Speed welcomes Launce to Milan. Launce replies that no one can truly feel welcome in a town until someone buys him a shot of liquor at the local tavern. Speed offers to do so, but first inquires after the status of the relationship between Proteus and Julia. Launce confuses Speed, implying through a series of puns that they are simultaneously broken up and engaged. The interchange ends with Launce's traditional dirty joke about how when Proteus is "stand[ing]" well, Julia is happy too. Speed, who is not so speedy at comprehending Launce's jokes replies, "What an ass art thou! I understand thee not" (II.v.19-21). Launce tells Speed to ask Crab if Julia and Proteus are engaged, saying that if the dog talks or wags his tail, the answer is "yes." Speed boasts that his master Valentine has become a "notable lover" (II.v.36). Launce, feigning to have misheard him, replies that he has always known that Valentine was a "notable lubber" (II.v.39). Launce finally convinces Speed to buy him a drink, like a good Christian.

Proteus debates whether or not to pursue his infatuation with Silvia. He says that to stay true to the impulse of love, which previously compelled him to promise himself to Julia, he must betray both Julia and Valentine, and worship Silvia. Prizing his amorous desires over friendship, Proteus devises a plot to snatch Silvia from Valentine's arms while simultaneously gaining favor with her father. He will notify the Duke of Valentine's plans to elope with Silvia; the Duke will then banish Valentine and encourage Thurio, Silvia's family-appointed betrothed, to continue his courting.

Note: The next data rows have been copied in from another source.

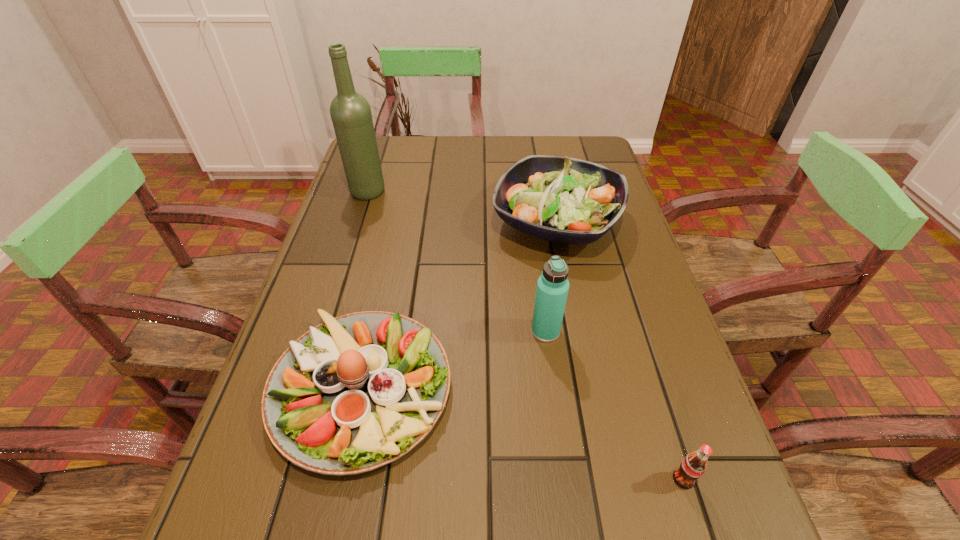
This screenshot has width=960, height=540. What are the coordinates of `wine bottle` in the screenshot? It's located at (350, 112).

Image resolution: width=960 pixels, height=540 pixels. Identify the location of thermos bottle. (552, 289).

What are the coordinates of `the taller salad plate` in the screenshot? It's located at (566, 200).

At what (x,y) coordinates should I click in order to perform the action: click on the third tallest object. Please return your answer as a coordinate pair (x, y). The width and height of the screenshot is (960, 540). Looking at the image, I should click on (566, 200).

You are a GUI agent. You are given a task and a screenshot of the screen. Output one action in this format:
    pyautogui.click(x=<x>, y=<y>)
    Task: Click on the soda
    
    Given the screenshot: What is the action you would take?
    pyautogui.click(x=693, y=466)

Find the location of a particular element. The width and height of the screenshot is (960, 540). the shorter salad plate is located at coordinates (356, 392).

What are the coordinates of `the left salad plate` in the screenshot? It's located at (356, 392).

This screenshot has height=540, width=960. Find the location of `free space located 0.280m on the right of the tallest object`. free space located 0.280m on the right of the tallest object is located at coordinates tap(484, 192).

Find the location of a particular element. The image size is (960, 540). free location located 0.110m on the left of the thermos bottle is located at coordinates (478, 331).

This screenshot has width=960, height=540. I want to click on vacant space located 0.090m on the front of the taller salad plate, so click(571, 294).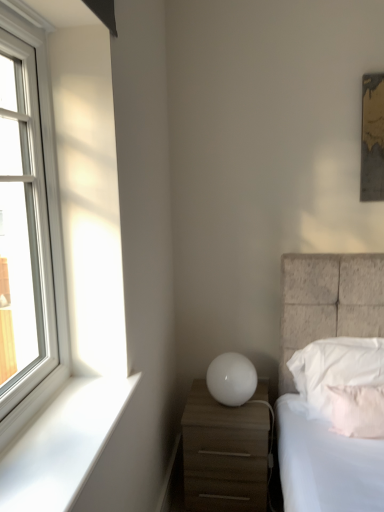
In order to click on free space in front of white glossy sphere at center in this screenshot , I will do `click(231, 420)`.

Proteus plans, however, to trick Thurio out of his path, leaving Silvia with no choice but to love him. His soliloquy ends with the couplet, "Love, lend me wings to make my purpose swift,/As thou hast lent me wit to plot this drift" (II.vi.42-43).

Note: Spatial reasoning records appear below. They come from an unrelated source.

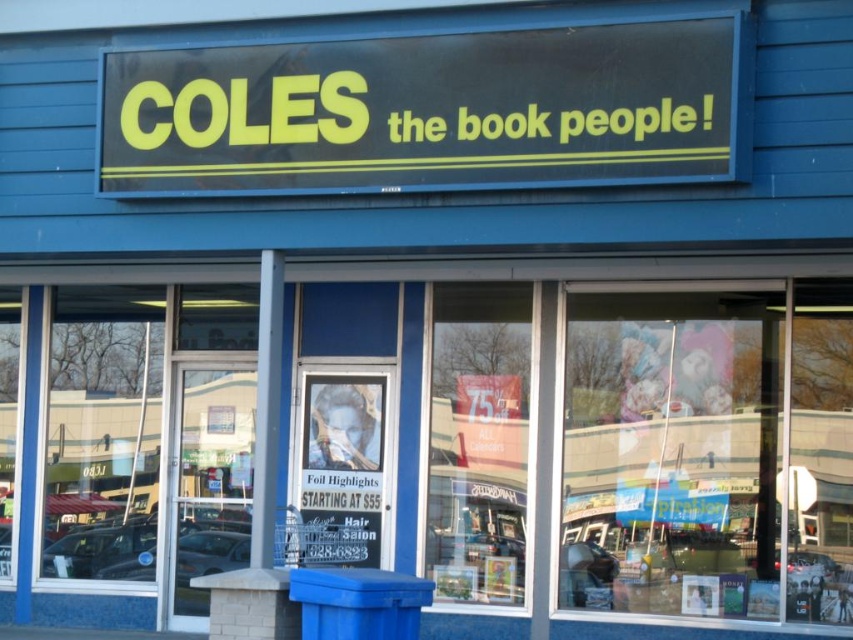
Question: Is transparent glass window at center positioned at the back of metallic poster at center?

Choices:
 (A) yes
 (B) no

Answer: (A)

Question: Can you confirm if transparent glass window at center is wider than metallic poster at center?

Choices:
 (A) no
 (B) yes

Answer: (B)

Question: In this image, where is transparent glass window at center located relative to metallic poster at center?

Choices:
 (A) below
 (B) above

Answer: (B)

Question: Which point is closer to the camera taking this photo?

Choices:
 (A) 511,316
 (B) 309,477

Answer: (A)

Read a translation of Act 2: Scenes 5 & 6.

Analysis: Act 2: Scenes 5 & 6

Proteus's weighing of passionate love against devoted friendship situates him in a literary debate already well-established at the time Shakespeare wrote The Two Gentlemen of Verona. In Geoffrey Chaucer's The Canterbury Tales, written at the end of the 14th century, the Knight in the "Knight's Tale" learns the painful lesson that blind love must always win over rational friendship. Francis Bacon, a contemporary of Shakespeare, wrote essays purporting that friendship was far more important than the dangerous, ever-changing whims of passionate love. Additionally, Shakespeare would certainly have been familiar with John Lyly's 1591 play, Endymion, in which the protagonist chooses friendship over love, and is rewarded with love as well in the end.

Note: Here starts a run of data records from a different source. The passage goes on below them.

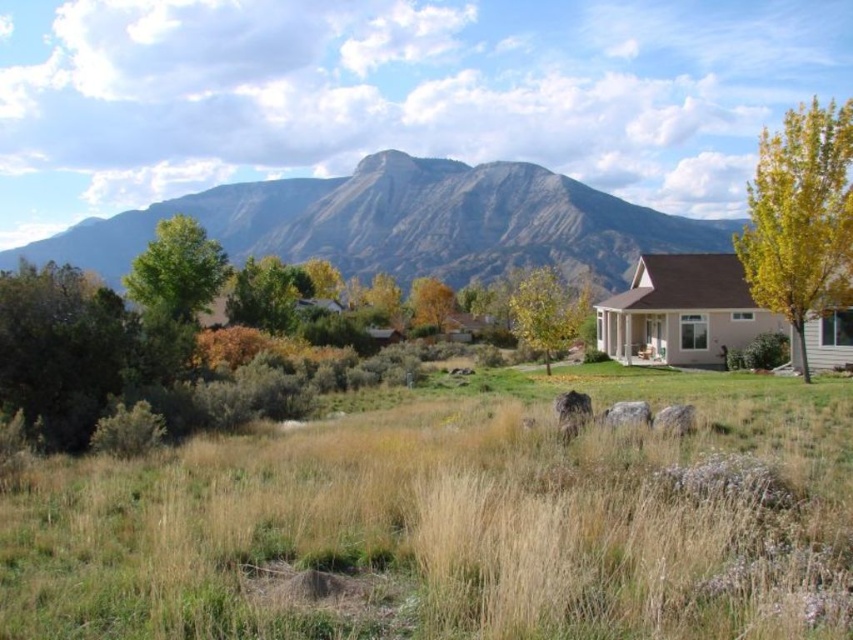
Question: Can you confirm if green leafy tree at center is smaller than yellow-green foliage at right?

Choices:
 (A) yes
 (B) no

Answer: (A)

Question: Among these objects, which one is farthest from the camera?

Choices:
 (A) yellow-green foliage at right
 (B) yellow-green foliage at center
 (C) dry grass at center

Answer: (B)

Question: Does yellow-green foliage at center have a lesser width compared to yellow leafy tree at center?

Choices:
 (A) yes
 (B) no

Answer: (B)

Question: Based on their relative distances, which object is farther from the green leafy tree at center?

Choices:
 (A) rugged brown mountain at upper center
 (B) yellow-green foliage at right

Answer: (B)

Question: Which is nearer to the yellow leafy tree at center?

Choices:
 (A) yellow-green foliage at center
 (B) green leafy tree at center
 (C) dry grass at center

Answer: (A)

Question: Is yellow-green foliage at right further to camera compared to yellow leafy tree at center?

Choices:
 (A) no
 (B) yes

Answer: (A)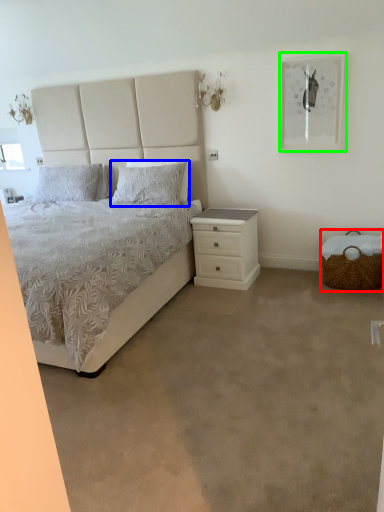
Question: Estimate the real-world distances between objects in this image. Which object is closer to basket (highlighted by a red box), pillow (highlighted by a blue box) or picture frame (highlighted by a green box)?

Choices:
 (A) pillow
 (B) picture frame

Answer: (B)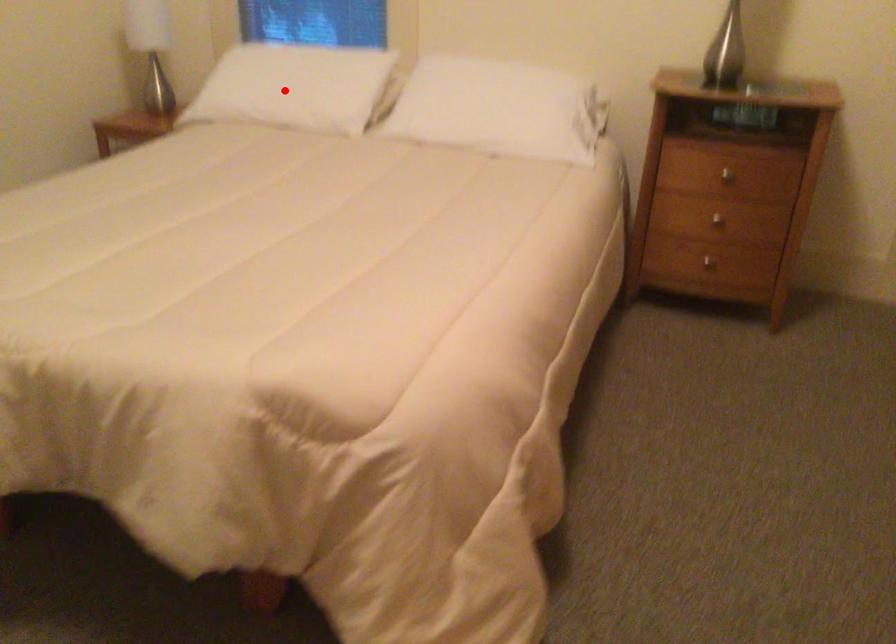
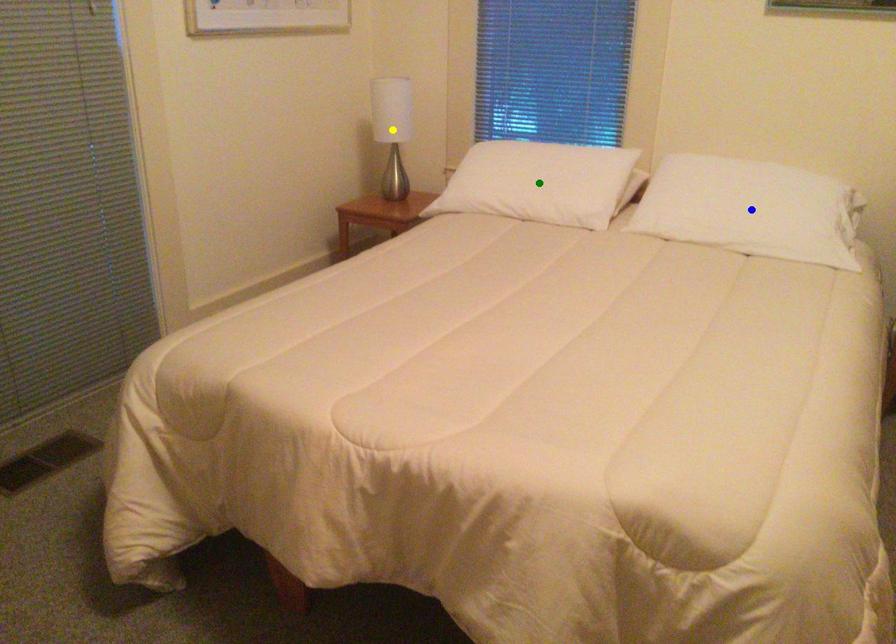
Question: I am providing you with two images of the same scene from different viewpoints. A red point is marked on the first image. You are given multiple points on the second image. Which point in image 2 represents the same 3d spot as the red point in image 1?

Choices:
 (A) yellow point
 (B) blue point
 (C) green point

Answer: (C)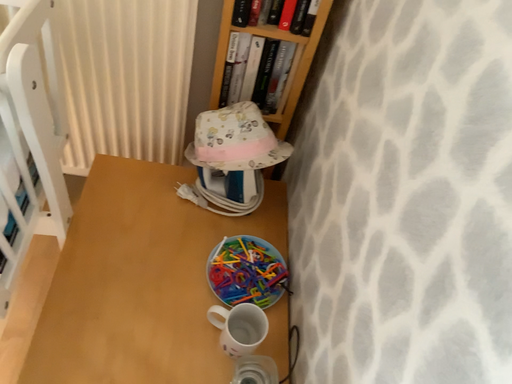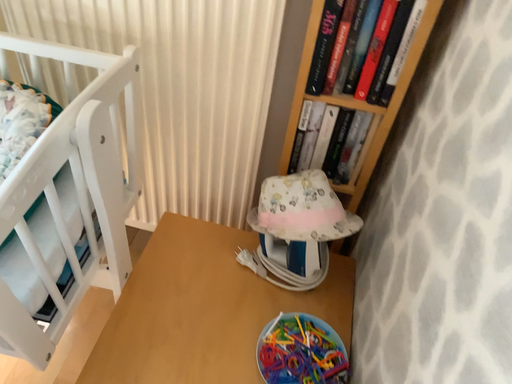
Question: How did the camera likely rotate when shooting the video?

Choices:
 (A) rotated downward
 (B) rotated upward

Answer: (B)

Proteus emerges as the play's villain because of his inability to understand that friendship and love can exist simultaneously. Shakespeare presents a moral vision that progresses past the moral visions of Chaucer and Lyly at times; just as Launce revels in double-talk, Shakespeare envisions a world of doubles. Friendship and love can coexist and complement each other; they do not need to be confined to the black-and-white realm of arbitrary moral decisions. In the development of Proteus' character, Shakespeare both presents his clear dislike for simple-minded moral decision-making and introduces his own morality to rival the morality of his well-established predecessors.